Frio na barriga, sudorese, palpitação, arrepio na espinha… Você já sentiu essas reações de medo, de alerta?

Pois na Medicina isso também acontece. É quando nos deparamos com um paciente que, por alguma razão, nos traz um sentimento de desconforto, de insegurança ou de que “tem algo errado“.

No post de hoje, veremos o papel da intuição na Medicina: como ela pode nos ajudar e como desenvolvê-la.

Mais uma coisa: descobrimos onde a intuição fica localizada! Leia até o final e descubra de onde vêm seus “gut feelings”.

“Tem algo errado”

 

Neste ano, uma R2 da Cirurgia Geral veio me procurar para discutir um caso.

 

 

Boa residente, esperta, estava preocupada e desconfortável com um paciente. Era uma vítima de colisão auto-auto, um homem jovem que, por algum motivo, mantinha-se hipotenso.

Ela ficou apreensiva, pois já havia excluído várias causas de hipotensão: choque hemorrágico (incluído ultrassom de abdome), sepse, pneumotórax, hemotórax, lesão medular ou trauma craniano. Mas algo não batia: ele não estava bem.

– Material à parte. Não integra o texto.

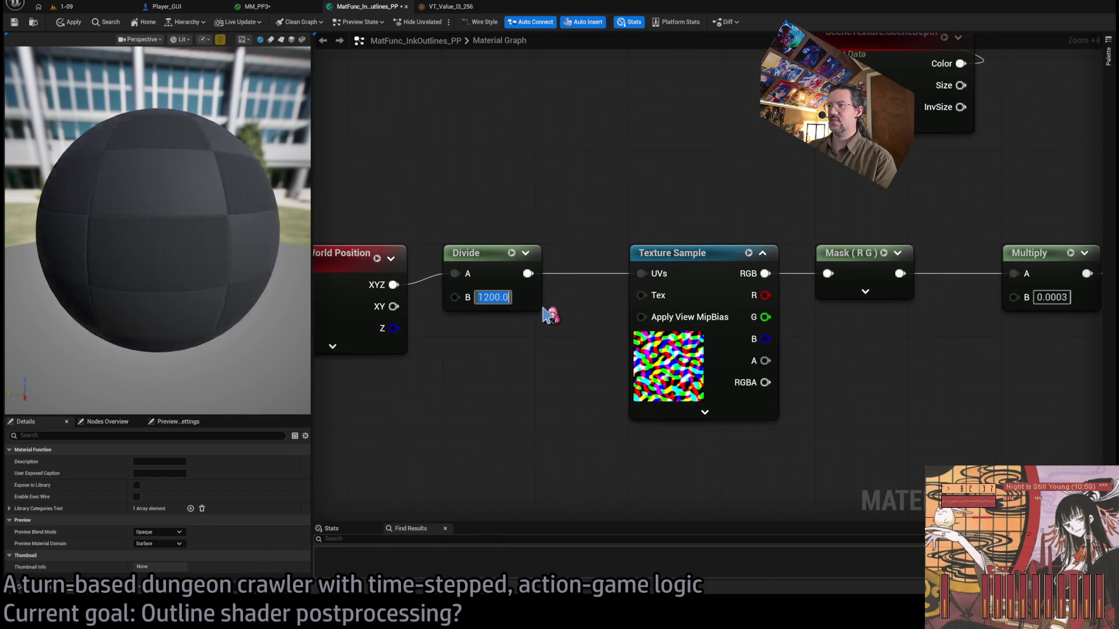
left_click(70, 22)
Walk the character into the alley to check the outlines, then return to the MM_PP3 graph.
left_click(60, 6)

Discutimos um pouco o caso até que a R2 fez a hipótese de contusão miocárdica. Essa hipótese se comprovou logo após e o paciente recebeu o tratamento adequado. Eu não soube mais detalhes do caso, mas de passagem pelo pronto-socorro, ela me disse rapidamente, em meio à correria, que o paciente havia se recuperado bem.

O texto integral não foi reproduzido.